**Exercise goal:** Transcribe every line of the material below without changing a character, and leave out the picture markers.

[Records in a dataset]

+ + +

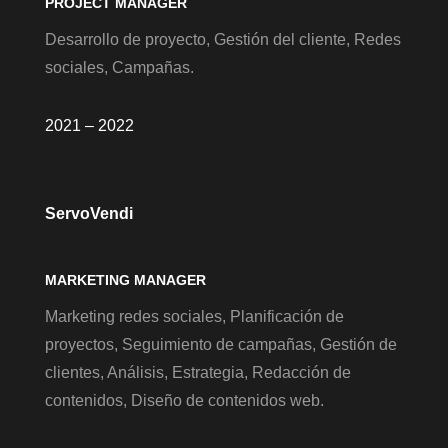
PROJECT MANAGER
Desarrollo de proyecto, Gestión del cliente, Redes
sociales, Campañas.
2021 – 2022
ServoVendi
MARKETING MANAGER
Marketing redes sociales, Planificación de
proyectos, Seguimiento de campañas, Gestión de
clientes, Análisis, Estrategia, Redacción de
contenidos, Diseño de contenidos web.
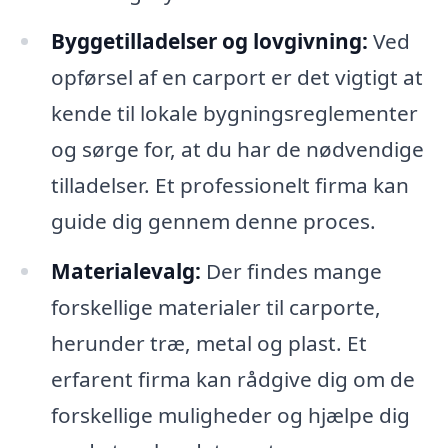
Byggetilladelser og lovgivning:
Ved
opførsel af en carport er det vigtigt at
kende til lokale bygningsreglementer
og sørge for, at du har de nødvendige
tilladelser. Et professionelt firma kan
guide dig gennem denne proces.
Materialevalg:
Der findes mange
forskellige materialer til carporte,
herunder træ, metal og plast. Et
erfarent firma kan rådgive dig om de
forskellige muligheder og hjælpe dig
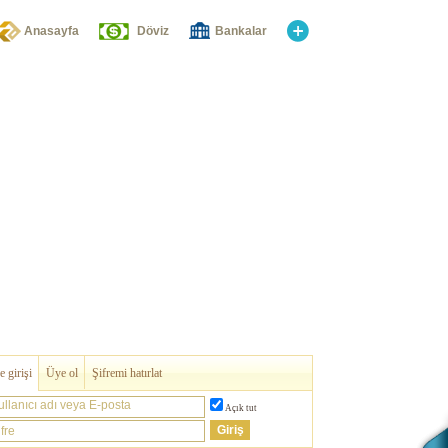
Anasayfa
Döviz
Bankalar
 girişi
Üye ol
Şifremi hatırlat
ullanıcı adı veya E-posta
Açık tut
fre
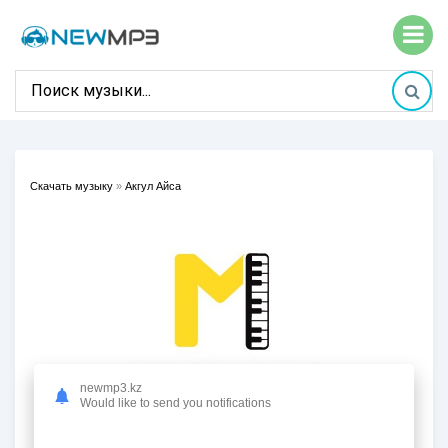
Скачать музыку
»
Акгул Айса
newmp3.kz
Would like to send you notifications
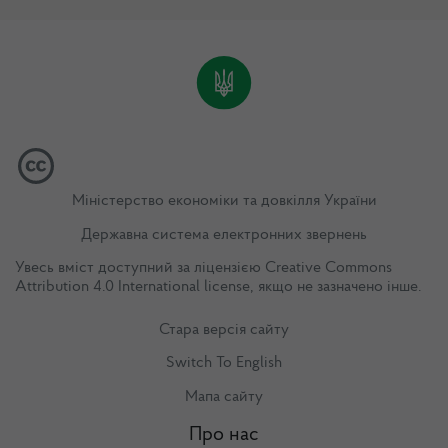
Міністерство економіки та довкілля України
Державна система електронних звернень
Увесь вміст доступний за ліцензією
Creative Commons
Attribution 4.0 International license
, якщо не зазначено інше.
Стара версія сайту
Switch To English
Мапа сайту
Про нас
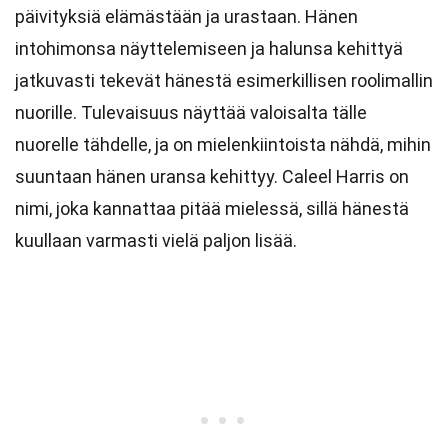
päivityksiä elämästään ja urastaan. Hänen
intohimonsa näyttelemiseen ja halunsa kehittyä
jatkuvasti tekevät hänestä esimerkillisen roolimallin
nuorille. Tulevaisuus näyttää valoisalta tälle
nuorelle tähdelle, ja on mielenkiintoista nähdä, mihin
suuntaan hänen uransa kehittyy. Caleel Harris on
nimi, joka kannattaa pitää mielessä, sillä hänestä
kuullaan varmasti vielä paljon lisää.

+ + +

**Written response:**
PROJECT MANAGER
Desarrollo de proyecto, Gestión del cliente, Redes
sociales, Campañas.
2021 – 2022
ServoVendi
MARKETING MANAGER
Marketing redes sociales, Planificación de
proyectos, Seguimiento de campañas, Gestión de
clientes, Análisis, Estrategia, Redacción de
contenidos, Diseño de contenidos web.
Byggetilladelser og lovgivning:
Ved
opførsel af en carport er det vigtigt at
kende til lokale bygningsreglementer
og sørge for, at du har de nødvendige
tilladelser. Et professionelt firma kan
guide dig gennem denne proces.
Materialevalg:
Der findes mange
forskellige materialer til carporte,
herunder træ, metal og plast. Et
erfarent firma kan rådgive dig om de
forskellige muligheder og hjælpe dig
Anasayfa
Döviz
Bankalar
 girişi
Üye ol
Şifremi hatırlat
ullanıcı adı veya E-posta
Açık tut
fre
Скачать музыку
»
Акгул Айса
newmp3.kz
Would like to send you notifications
Міністерство економіки та довкілля України
Державна система електронних звернень
Увесь вміст доступний за ліцензією
Creative Commons
Attribution 4.0 International license
, якщо не зазначено інше.
Стара версія сайту
Switch To English
Мапа сайту
Про нас
päivityksiä elämästään ja urastaan. Hänen
intohimonsa näyttelemiseen ja halunsa kehittyä
jatkuvasti tekevät hänestä esimerkillisen roolimallin
nuorille. Tulevaisuus näyttää valoisalta tälle
nuorelle tähdelle, ja on mielenkiintoista nähdä, mihin
suuntaan hänen uransa kehittyy. Caleel Harris on
nimi, joka kannattaa pitää mielessä, sillä hänestä
kuullaan varmasti vielä paljon lisää.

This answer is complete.